Le Nil
Lettre à Louis Bouilhet, Le Caire, 15 janvier 1850 (1850)
« Cependant le soleil montait derrière la chaîne arabique, le brouillard se déchirait en grandes gazes légères, les prairies coupées de canaux étaient comme des tapis verts, arabesques de galon, de sorte qu'il n'y avait que trois couleurs : un immense vert à mes pieds, au premier plan, le ciel blond-rouge comme du vermeil usé, derrière et, à côté une autre étendue mamelonnée d'un ton roussi et chatoyant ; puis les minarets blancs du Caire tout au fond, et les canges qui passaient sur le Nil, les deux voies étendues (comme les ailes d'une hirondelle que l'on voit en raccourci) ; çà et là dans la campagne, quelques touffes de palmiers. »
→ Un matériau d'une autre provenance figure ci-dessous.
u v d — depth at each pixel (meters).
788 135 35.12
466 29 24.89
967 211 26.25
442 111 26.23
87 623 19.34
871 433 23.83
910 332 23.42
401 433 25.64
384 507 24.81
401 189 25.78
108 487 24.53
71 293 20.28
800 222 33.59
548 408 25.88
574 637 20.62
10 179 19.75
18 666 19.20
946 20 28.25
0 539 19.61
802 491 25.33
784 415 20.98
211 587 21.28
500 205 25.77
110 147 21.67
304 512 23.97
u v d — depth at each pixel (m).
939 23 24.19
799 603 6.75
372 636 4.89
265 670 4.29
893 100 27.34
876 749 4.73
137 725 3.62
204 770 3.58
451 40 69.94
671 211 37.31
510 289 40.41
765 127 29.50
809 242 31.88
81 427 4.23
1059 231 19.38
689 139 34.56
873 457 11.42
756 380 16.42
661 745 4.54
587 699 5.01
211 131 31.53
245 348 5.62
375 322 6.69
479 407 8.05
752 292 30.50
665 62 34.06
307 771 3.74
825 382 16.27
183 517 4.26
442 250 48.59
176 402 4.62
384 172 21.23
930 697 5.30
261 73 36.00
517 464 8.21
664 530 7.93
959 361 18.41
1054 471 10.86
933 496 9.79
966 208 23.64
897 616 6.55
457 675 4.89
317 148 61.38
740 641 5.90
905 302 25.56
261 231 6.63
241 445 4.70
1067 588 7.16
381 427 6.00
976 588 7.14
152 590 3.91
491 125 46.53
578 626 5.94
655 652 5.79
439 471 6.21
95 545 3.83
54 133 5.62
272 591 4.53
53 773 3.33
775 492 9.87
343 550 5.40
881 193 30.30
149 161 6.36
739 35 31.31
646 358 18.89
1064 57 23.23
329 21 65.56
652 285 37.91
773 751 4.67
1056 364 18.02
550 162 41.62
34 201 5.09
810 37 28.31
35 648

Entre 1849 et 1852, le jeune Gustave Flaubert réalise un long voyage en Orient avec son ami l'écrivain et photographe Maxime Du Camp : ensemble, ils parcourent l'Égypte avant de remonter vers l'Italie en passant par Jérusalem et Constantinople. Dans cette lettre datée de janvier 1850 et adressée à son ami le poète Louis-Hyacinthe Bouilhet, il raconte ses impressions, l'éblouissement de la descente du Nil, et le spectacle magique des pyramides vues de nuit. On retrouve des textes similaires dans ses carnets de voyage, lesquels serviront d'inspiration littéraire pour certains de ses romans, notamment Hérodias.